> Exercise objective: Copy the data that follows exactly, and include none of its images.

> Exercise materials:
============

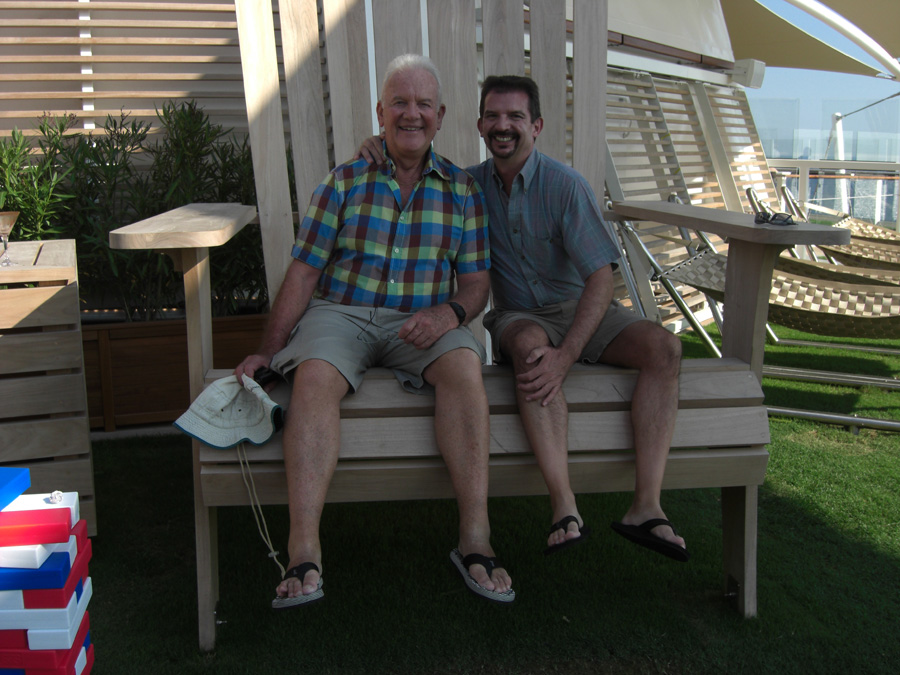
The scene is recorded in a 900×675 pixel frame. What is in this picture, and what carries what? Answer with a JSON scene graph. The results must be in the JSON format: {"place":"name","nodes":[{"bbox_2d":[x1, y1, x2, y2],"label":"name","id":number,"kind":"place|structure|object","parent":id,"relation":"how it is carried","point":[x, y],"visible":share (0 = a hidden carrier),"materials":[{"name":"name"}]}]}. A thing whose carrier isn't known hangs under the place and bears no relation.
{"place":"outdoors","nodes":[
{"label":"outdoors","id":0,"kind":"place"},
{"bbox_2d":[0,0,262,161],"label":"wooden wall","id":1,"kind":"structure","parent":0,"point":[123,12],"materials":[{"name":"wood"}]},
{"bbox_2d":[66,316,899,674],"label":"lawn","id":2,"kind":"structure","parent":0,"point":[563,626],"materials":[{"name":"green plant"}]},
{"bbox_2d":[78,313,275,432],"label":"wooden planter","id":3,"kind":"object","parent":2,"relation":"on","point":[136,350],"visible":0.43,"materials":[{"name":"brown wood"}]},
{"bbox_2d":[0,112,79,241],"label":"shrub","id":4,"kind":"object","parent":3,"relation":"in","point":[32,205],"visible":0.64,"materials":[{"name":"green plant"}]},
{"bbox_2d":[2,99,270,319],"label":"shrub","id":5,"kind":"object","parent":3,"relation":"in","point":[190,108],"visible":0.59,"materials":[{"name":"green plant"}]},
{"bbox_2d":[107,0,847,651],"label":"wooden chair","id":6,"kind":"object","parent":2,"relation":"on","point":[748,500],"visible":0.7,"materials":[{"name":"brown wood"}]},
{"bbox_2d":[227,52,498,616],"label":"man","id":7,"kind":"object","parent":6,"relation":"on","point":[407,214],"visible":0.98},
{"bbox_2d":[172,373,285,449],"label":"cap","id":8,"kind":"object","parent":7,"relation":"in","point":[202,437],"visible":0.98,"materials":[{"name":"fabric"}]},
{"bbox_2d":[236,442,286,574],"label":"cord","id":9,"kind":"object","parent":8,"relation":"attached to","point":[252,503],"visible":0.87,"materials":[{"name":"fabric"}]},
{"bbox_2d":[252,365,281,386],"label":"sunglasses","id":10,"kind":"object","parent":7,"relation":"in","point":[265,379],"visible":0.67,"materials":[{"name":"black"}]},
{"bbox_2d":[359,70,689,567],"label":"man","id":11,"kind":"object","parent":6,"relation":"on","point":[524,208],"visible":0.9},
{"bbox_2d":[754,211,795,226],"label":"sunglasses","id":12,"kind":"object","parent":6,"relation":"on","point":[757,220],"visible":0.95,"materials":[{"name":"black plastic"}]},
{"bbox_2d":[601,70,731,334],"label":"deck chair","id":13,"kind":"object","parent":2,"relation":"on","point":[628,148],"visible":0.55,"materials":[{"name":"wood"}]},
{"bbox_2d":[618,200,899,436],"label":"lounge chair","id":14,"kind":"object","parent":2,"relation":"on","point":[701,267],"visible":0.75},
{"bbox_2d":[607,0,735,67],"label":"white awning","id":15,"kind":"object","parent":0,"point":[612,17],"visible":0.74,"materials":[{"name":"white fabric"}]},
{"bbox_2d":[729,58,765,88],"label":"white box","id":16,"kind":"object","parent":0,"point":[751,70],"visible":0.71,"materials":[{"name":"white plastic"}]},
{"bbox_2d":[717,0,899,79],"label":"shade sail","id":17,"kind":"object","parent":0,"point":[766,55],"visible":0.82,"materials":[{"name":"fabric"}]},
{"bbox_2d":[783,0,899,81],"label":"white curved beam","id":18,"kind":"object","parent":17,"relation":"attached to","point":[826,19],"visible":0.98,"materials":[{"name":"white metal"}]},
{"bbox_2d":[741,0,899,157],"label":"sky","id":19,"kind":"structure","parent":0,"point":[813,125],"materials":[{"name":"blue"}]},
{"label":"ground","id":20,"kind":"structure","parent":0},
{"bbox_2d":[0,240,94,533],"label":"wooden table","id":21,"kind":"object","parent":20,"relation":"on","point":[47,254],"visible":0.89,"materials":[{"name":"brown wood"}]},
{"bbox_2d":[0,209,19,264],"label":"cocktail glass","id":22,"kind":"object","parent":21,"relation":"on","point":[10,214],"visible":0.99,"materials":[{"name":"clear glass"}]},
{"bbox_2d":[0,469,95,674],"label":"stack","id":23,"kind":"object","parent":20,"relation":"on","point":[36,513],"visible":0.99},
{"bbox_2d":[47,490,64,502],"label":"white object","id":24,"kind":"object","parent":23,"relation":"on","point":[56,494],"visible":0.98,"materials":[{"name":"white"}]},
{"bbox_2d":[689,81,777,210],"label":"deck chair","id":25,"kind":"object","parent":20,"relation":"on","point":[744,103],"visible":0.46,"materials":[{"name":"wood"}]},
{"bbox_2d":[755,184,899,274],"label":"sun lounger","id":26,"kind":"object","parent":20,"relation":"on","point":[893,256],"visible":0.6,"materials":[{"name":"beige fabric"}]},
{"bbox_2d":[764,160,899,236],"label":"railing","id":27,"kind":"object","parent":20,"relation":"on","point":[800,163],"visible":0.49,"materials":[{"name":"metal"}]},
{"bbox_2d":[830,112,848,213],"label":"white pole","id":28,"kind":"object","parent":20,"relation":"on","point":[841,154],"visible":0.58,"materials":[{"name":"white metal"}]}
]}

============

> Solution for this task:
The scene is recorded in a 900×675 pixel frame. What is in this picture, and what carries what? Answer with a JSON scene graph. The results must be in the JSON format: {"place":"name","nodes":[{"bbox_2d":[x1, y1, x2, y2],"label":"name","id":number,"kind":"place|structure|object","parent":id,"relation":"how it is carried","point":[x, y],"visible":share (0 = a hidden carrier),"materials":[{"name":"name"}]}]}. A thing whose carrier isn't known hangs under the place and bears no relation.
{"place":"outdoors","nodes":[
{"label":"outdoors","id":0,"kind":"place"},
{"bbox_2d":[0,0,262,161],"label":"wooden wall","id":1,"kind":"structure","parent":0,"point":[123,12],"materials":[{"name":"wood"}]},
{"bbox_2d":[66,316,899,674],"label":"lawn","id":2,"kind":"structure","parent":0,"point":[563,626],"materials":[{"name":"green plant"}]},
{"bbox_2d":[78,313,275,432],"label":"wooden planter","id":3,"kind":"object","parent":2,"relation":"on","point":[136,350],"visible":0.43,"materials":[{"name":"brown wood"}]},
{"bbox_2d":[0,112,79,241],"label":"shrub","id":4,"kind":"object","parent":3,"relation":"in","point":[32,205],"visible":0.64,"materials":[{"name":"green plant"}]},
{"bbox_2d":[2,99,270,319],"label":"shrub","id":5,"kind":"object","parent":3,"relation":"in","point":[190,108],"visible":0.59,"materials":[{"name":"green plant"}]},
{"bbox_2d":[107,0,847,651],"label":"wooden chair","id":6,"kind":"object","parent":2,"relation":"on","point":[748,500],"visible":0.7,"materials":[{"name":"brown wood"}]},
{"bbox_2d":[227,52,498,616],"label":"man","id":7,"kind":"object","parent":6,"relation":"on","point":[407,214],"visible":0.98},
{"bbox_2d":[172,373,285,449],"label":"cap","id":8,"kind":"object","parent":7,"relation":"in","point":[202,437],"visible":0.98,"materials":[{"name":"fabric"}]},
{"bbox_2d":[236,442,286,574],"label":"cord","id":9,"kind":"object","parent":8,"relation":"attached to","point":[252,503],"visible":0.87,"materials":[{"name":"fabric"}]},
{"bbox_2d":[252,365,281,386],"label":"sunglasses","id":10,"kind":"object","parent":7,"relation":"in","point":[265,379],"visible":0.67,"materials":[{"name":"black"}]},
{"bbox_2d":[359,70,689,567],"label":"man","id":11,"kind":"object","parent":6,"relation":"on","point":[524,208],"visible":0.9},
{"bbox_2d":[754,211,795,226],"label":"sunglasses","id":12,"kind":"object","parent":6,"relation":"on","point":[757,220],"visible":0.95,"materials":[{"name":"black plastic"}]},
{"bbox_2d":[601,70,731,334],"label":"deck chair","id":13,"kind":"object","parent":2,"relation":"on","point":[628,148],"visible":0.55,"materials":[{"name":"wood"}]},
{"bbox_2d":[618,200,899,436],"label":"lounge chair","id":14,"kind":"object","parent":2,"relation":"on","point":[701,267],"visible":0.75},
{"bbox_2d":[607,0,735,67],"label":"white awning","id":15,"kind":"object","parent":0,"point":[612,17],"visible":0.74,"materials":[{"name":"white fabric"}]},
{"bbox_2d":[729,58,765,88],"label":"white box","id":16,"kind":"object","parent":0,"point":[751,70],"visible":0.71,"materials":[{"name":"white plastic"}]},
{"bbox_2d":[717,0,899,79],"label":"shade sail","id":17,"kind":"object","parent":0,"point":[766,55],"visible":0.82,"materials":[{"name":"fabric"}]},
{"bbox_2d":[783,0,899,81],"label":"white curved beam","id":18,"kind":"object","parent":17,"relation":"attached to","point":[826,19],"visible":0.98,"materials":[{"name":"white metal"}]},
{"bbox_2d":[741,0,899,157],"label":"sky","id":19,"kind":"structure","parent":0,"point":[813,125],"materials":[{"name":"blue"}]},
{"label":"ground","id":20,"kind":"structure","parent":0},
{"bbox_2d":[0,240,94,533],"label":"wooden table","id":21,"kind":"object","parent":20,"relation":"on","point":[47,254],"visible":0.89,"materials":[{"name":"brown wood"}]},
{"bbox_2d":[0,209,19,264],"label":"cocktail glass","id":22,"kind":"object","parent":21,"relation":"on","point":[10,214],"visible":0.99,"materials":[{"name":"clear glass"}]},
{"bbox_2d":[0,469,95,674],"label":"stack","id":23,"kind":"object","parent":20,"relation":"on","point":[36,513],"visible":0.99},
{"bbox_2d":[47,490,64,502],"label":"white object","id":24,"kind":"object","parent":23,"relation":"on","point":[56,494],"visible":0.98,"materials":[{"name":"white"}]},
{"bbox_2d":[689,81,777,210],"label":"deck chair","id":25,"kind":"object","parent":20,"relation":"on","point":[744,103],"visible":0.46,"materials":[{"name":"wood"}]},
{"bbox_2d":[755,184,899,274],"label":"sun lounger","id":26,"kind":"object","parent":20,"relation":"on","point":[893,256],"visible":0.6,"materials":[{"name":"beige fabric"}]},
{"bbox_2d":[764,160,899,236],"label":"railing","id":27,"kind":"object","parent":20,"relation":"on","point":[800,163],"visible":0.49,"materials":[{"name":"metal"}]},
{"bbox_2d":[830,112,848,213],"label":"white pole","id":28,"kind":"object","parent":20,"relation":"on","point":[841,154],"visible":0.58,"materials":[{"name":"white metal"}]}
]}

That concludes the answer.